### Job
Would you please copy every line from the records that contains the word "безопасность"?

### Supplied records
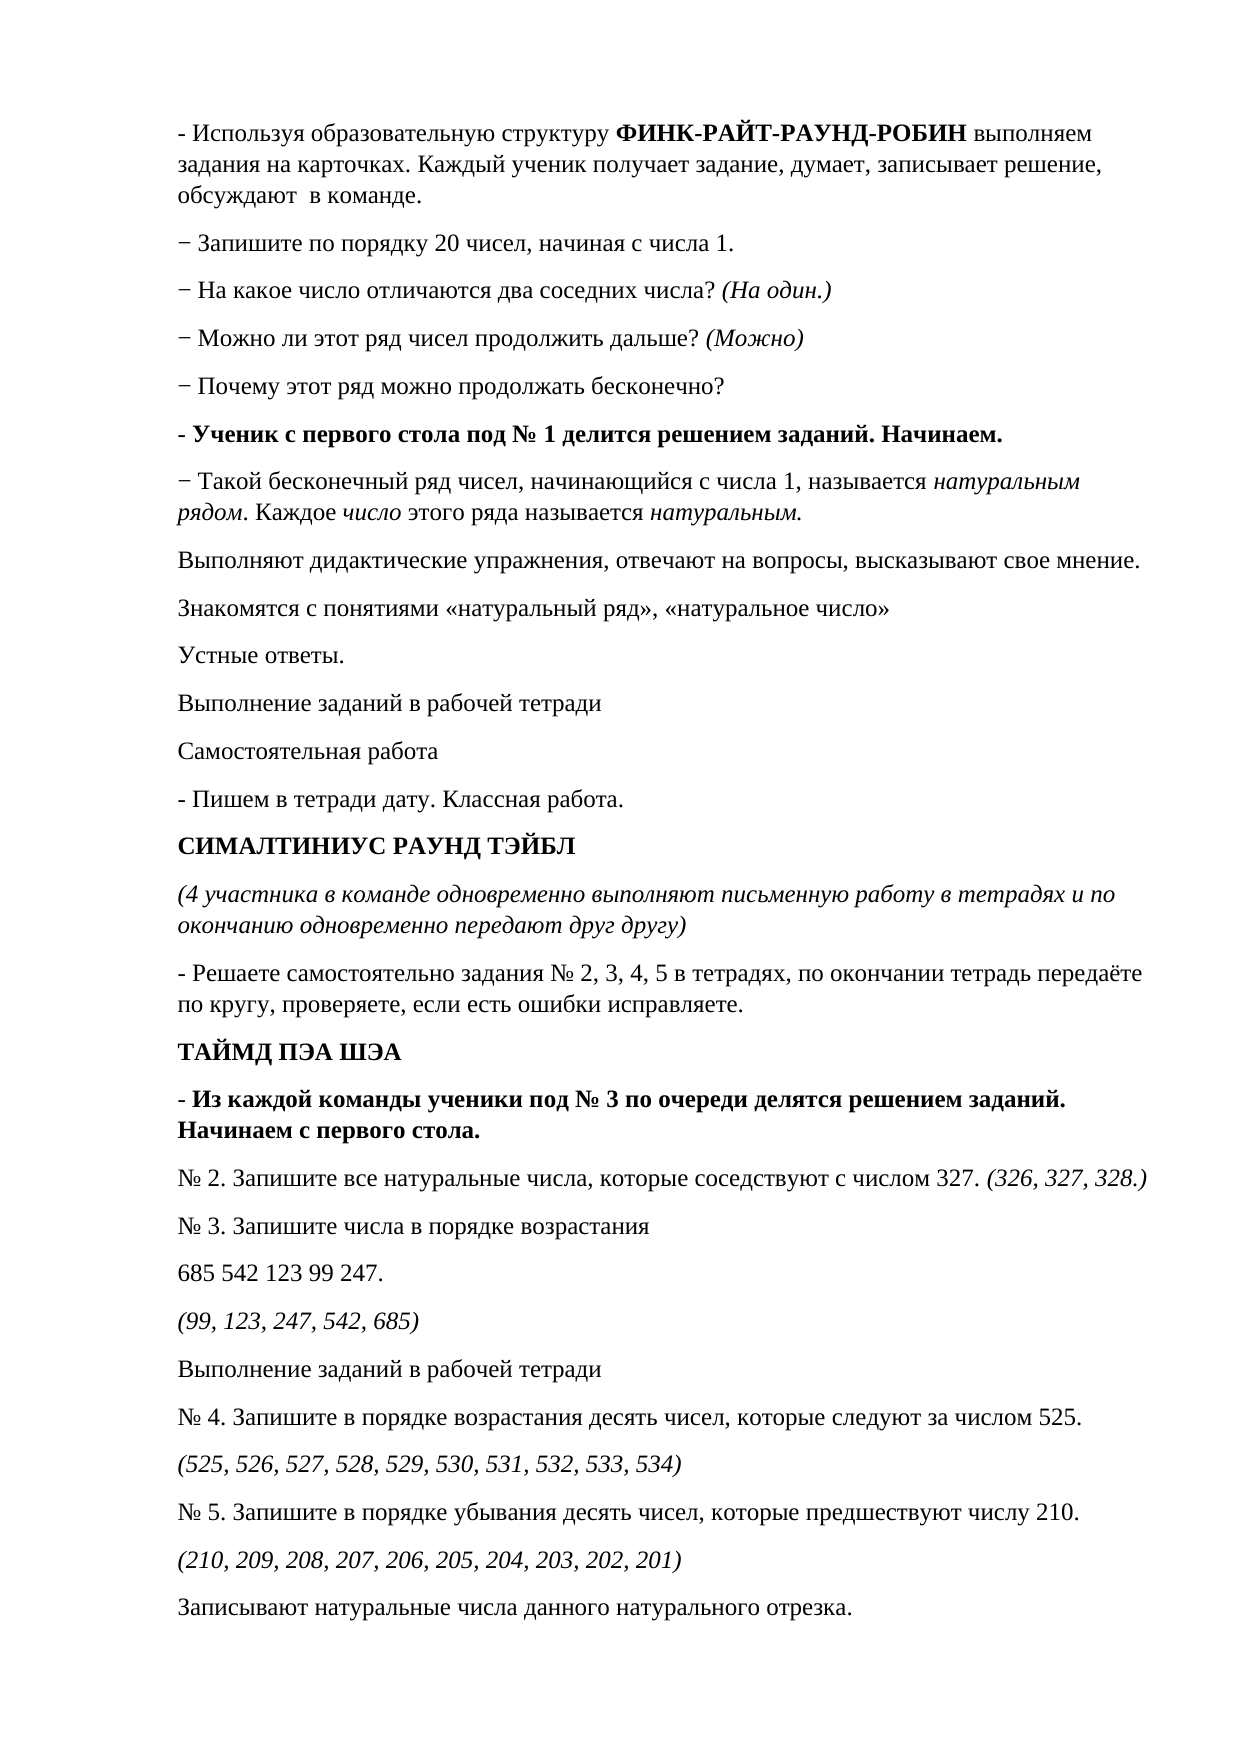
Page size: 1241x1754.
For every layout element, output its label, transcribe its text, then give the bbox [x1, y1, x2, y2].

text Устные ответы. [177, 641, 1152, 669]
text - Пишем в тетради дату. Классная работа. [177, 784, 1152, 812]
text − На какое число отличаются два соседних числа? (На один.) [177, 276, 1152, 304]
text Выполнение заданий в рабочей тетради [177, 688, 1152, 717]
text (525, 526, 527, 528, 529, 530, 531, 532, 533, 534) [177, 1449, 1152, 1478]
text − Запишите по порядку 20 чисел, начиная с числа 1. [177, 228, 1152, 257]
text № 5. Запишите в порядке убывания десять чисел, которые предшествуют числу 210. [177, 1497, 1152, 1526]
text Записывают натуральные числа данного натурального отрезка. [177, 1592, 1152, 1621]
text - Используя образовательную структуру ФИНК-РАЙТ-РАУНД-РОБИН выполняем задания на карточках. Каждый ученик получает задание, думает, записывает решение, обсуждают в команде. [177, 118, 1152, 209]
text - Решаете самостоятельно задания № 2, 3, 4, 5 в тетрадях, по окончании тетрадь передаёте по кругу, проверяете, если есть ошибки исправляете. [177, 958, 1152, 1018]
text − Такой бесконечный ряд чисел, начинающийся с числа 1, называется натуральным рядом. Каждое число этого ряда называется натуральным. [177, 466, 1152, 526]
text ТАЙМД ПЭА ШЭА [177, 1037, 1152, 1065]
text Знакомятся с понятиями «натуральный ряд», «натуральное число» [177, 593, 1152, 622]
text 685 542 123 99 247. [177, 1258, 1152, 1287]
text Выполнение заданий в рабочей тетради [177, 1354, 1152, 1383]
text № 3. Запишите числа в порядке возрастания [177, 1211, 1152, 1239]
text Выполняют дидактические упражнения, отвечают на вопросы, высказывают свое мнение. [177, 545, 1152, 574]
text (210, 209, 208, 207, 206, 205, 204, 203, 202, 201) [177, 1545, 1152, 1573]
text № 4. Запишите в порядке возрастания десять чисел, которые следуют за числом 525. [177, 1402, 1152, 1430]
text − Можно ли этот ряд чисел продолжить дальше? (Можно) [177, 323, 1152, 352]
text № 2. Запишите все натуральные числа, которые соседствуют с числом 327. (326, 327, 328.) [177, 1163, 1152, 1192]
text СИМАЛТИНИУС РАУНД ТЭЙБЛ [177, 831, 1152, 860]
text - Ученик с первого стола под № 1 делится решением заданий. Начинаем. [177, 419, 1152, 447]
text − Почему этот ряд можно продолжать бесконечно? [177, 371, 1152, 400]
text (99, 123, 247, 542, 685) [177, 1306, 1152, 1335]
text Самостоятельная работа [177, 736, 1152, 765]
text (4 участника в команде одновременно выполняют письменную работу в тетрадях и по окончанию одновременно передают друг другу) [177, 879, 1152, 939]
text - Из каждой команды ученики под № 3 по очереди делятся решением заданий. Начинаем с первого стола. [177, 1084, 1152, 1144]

==

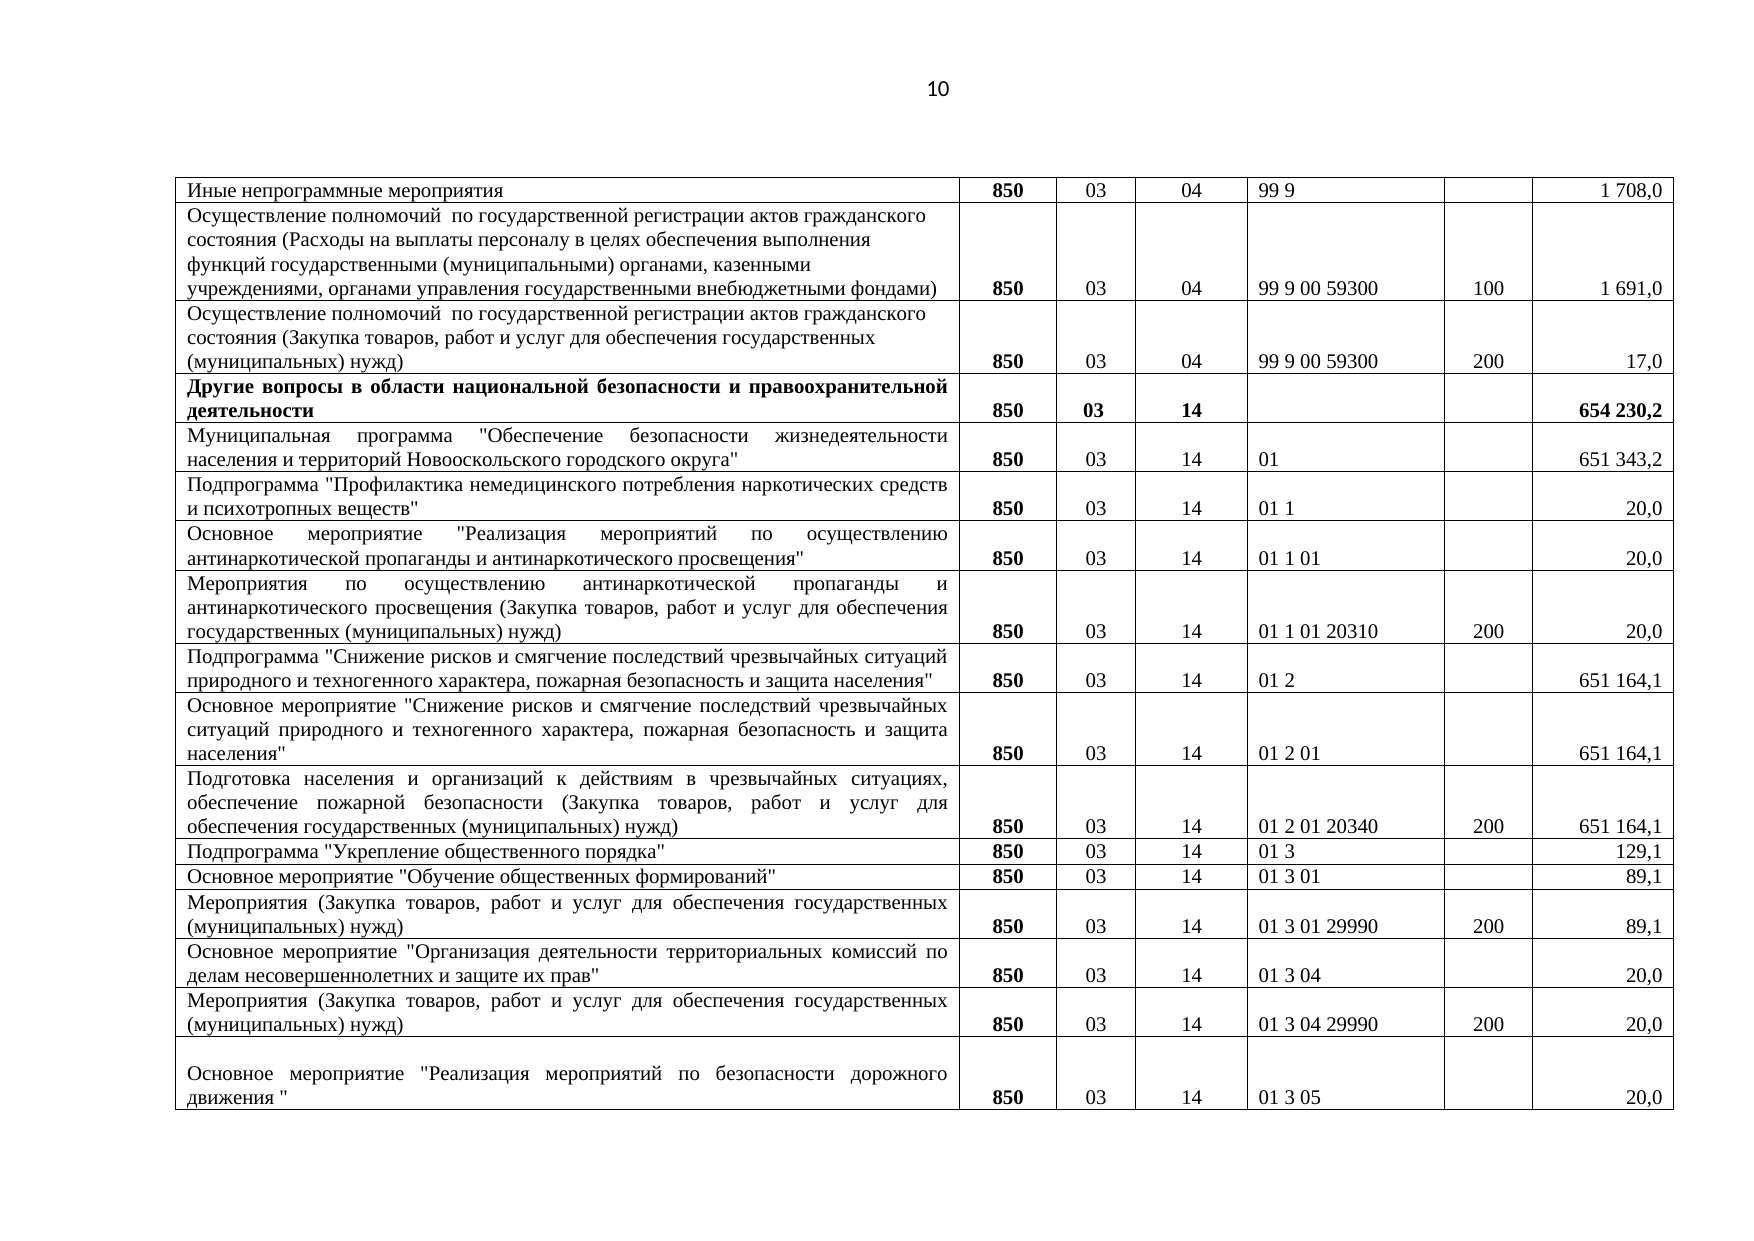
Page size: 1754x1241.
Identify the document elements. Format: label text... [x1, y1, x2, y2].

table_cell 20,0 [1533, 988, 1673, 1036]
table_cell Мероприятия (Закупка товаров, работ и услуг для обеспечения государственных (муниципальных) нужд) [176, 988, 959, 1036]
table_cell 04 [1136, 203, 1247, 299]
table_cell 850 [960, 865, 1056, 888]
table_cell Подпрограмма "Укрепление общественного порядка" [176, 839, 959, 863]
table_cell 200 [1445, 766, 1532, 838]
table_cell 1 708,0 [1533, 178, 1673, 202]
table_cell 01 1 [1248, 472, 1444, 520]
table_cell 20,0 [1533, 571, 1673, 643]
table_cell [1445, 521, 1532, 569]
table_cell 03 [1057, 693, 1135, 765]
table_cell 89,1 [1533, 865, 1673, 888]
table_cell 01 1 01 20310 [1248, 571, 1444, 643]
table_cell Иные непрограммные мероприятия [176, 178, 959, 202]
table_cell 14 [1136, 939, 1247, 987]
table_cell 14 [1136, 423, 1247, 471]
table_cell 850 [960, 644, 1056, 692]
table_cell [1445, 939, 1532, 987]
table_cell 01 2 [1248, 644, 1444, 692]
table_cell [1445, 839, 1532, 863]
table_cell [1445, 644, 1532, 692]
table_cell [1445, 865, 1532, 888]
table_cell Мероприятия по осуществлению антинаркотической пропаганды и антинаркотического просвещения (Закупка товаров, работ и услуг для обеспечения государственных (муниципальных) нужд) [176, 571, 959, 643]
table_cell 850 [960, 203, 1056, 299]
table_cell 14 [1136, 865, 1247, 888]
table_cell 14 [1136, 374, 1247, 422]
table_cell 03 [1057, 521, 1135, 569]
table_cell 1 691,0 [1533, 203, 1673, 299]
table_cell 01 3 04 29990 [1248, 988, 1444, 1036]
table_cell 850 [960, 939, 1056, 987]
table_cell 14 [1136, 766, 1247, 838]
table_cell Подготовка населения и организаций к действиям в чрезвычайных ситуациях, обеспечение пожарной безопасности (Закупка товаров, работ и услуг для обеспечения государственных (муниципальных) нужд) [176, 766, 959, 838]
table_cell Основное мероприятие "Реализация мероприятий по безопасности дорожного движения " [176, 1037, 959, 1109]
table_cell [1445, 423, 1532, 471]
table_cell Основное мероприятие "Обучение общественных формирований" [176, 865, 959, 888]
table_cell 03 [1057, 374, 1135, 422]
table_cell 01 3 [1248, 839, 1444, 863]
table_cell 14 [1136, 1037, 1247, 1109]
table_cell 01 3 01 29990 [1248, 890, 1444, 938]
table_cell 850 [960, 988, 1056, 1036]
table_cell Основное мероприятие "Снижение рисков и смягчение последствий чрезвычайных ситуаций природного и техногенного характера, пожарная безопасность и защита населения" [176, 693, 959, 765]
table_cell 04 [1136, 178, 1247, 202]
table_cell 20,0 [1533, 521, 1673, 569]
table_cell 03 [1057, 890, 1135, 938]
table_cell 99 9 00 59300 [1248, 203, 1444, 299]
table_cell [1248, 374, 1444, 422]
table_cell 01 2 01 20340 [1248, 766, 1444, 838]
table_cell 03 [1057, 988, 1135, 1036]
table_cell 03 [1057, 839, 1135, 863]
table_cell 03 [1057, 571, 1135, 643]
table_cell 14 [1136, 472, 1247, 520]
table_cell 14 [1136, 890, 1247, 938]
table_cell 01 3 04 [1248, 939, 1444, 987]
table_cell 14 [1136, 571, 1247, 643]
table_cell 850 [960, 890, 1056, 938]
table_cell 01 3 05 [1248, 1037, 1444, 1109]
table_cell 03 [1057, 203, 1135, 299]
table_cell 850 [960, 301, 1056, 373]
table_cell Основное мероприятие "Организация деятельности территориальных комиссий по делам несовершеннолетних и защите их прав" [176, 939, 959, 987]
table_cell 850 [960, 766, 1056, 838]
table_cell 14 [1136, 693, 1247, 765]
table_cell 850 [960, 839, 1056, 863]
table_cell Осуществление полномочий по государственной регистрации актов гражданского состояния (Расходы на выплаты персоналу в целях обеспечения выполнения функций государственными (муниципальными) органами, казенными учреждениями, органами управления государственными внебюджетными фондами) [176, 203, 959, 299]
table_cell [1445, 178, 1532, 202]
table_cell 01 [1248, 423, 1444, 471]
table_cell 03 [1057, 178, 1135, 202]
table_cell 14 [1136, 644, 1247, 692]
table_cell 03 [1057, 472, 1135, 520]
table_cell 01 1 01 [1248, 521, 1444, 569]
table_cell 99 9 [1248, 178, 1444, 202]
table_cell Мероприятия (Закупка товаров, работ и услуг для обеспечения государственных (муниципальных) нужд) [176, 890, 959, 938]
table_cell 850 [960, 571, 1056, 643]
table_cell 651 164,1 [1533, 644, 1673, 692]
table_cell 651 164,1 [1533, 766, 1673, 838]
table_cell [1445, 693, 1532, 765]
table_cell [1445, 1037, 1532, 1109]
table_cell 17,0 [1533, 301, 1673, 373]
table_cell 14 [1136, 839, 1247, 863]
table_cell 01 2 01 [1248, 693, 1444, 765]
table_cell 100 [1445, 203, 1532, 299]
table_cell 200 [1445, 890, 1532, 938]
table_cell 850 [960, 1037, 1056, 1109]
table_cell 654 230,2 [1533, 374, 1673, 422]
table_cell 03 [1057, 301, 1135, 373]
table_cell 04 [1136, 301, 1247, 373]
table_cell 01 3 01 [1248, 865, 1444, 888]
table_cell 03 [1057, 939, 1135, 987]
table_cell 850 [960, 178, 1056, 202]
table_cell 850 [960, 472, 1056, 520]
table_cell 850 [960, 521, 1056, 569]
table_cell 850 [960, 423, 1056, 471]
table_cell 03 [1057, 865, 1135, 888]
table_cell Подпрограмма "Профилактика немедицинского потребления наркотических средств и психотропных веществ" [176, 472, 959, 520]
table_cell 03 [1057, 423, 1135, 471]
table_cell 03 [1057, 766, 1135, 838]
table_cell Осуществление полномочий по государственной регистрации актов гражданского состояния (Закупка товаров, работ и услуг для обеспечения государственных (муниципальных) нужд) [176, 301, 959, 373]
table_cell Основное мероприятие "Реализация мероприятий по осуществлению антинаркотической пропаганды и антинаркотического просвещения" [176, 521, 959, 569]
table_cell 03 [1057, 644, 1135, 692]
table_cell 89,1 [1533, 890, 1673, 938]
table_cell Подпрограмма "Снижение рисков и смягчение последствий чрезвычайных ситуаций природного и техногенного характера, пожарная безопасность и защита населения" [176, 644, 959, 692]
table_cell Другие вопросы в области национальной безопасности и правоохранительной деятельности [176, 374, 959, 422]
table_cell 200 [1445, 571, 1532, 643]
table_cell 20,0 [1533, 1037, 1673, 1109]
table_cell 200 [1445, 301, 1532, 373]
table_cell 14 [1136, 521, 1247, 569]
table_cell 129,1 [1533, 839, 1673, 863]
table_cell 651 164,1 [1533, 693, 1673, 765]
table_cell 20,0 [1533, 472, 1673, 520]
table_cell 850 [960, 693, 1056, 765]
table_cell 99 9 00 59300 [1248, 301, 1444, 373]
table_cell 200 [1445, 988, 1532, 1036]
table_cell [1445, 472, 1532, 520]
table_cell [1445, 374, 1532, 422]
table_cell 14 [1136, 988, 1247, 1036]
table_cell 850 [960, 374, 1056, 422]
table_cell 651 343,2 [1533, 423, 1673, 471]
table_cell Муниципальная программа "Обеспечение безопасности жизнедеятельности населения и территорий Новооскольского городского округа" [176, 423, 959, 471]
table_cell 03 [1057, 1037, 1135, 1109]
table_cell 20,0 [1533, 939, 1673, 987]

### Finished exercise
table_cell Основное мероприятие "Снижение рисков и смягчение последствий чрезвычайных ситуаций природного и техногенного характера, пожарная безопасность и защита населения" [176, 693, 959, 765]
table_cell Подпрограмма "Снижение рисков и смягчение последствий чрезвычайных ситуаций природного и техногенного характера, пожарная безопасность и защита населения" [176, 644, 959, 692]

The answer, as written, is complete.